(Extracted data):
┌──
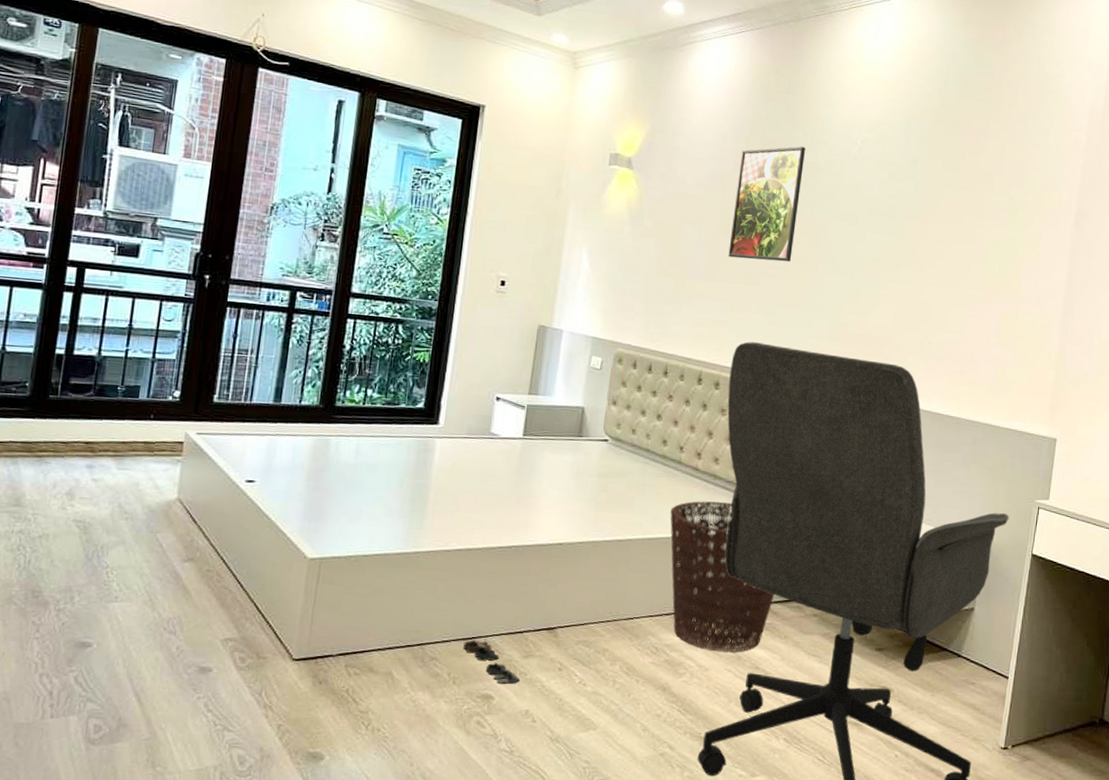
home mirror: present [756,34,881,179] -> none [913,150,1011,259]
└──
┌──
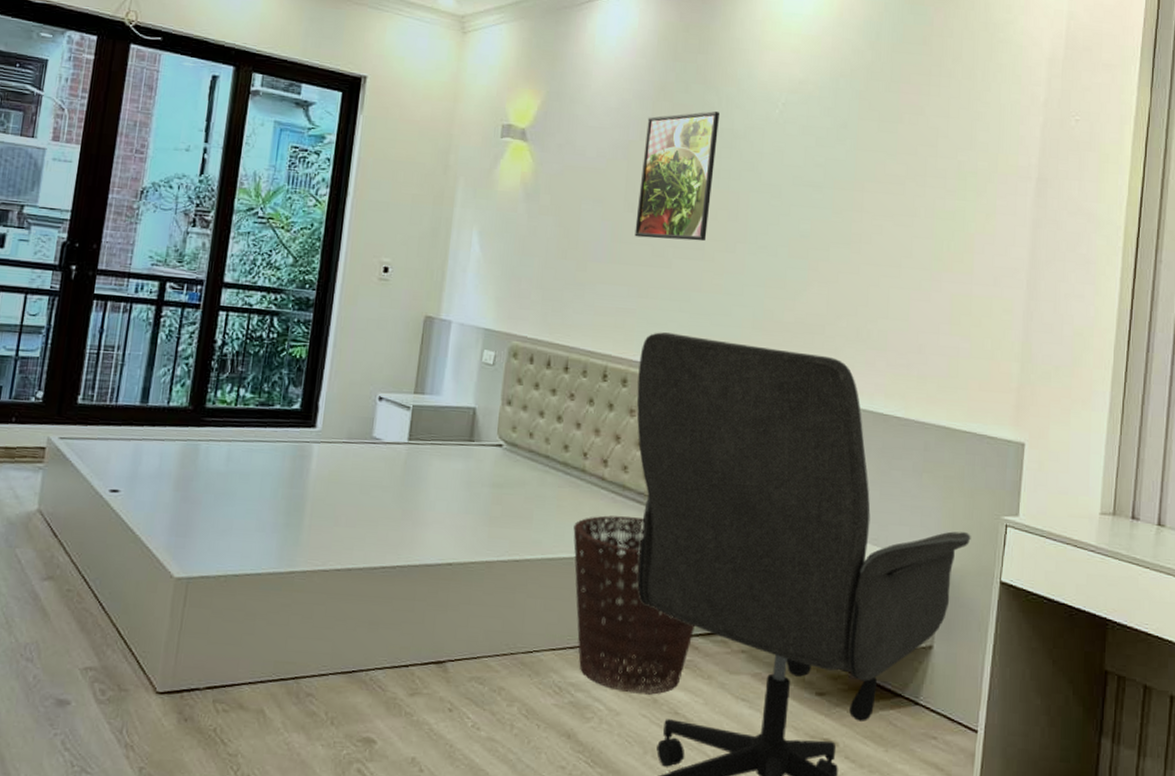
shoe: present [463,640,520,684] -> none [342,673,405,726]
└──
┌──
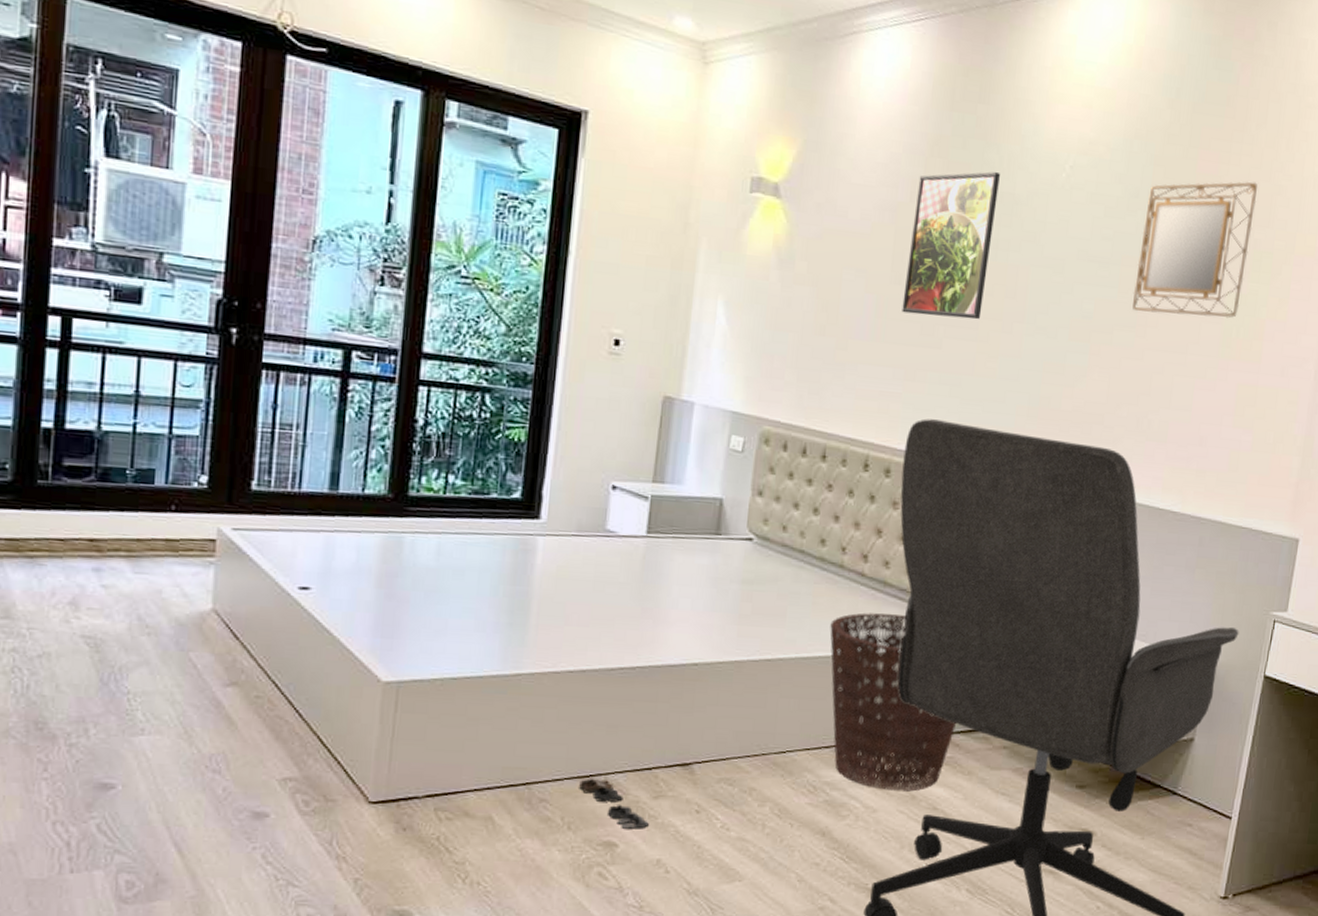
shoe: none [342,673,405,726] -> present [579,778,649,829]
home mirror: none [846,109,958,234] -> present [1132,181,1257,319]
└──
(What is needed): Using the entries shown above, reproduce verbatim the lines from the line bearing "shoe: none [342,673,405,726]" to the line bearing "home mirror: none", inclusive.

(Problem solution):
shoe: none [342,673,405,726] -> present [579,778,649,829]
home mirror: none [846,109,958,234] -> present [1132,181,1257,319]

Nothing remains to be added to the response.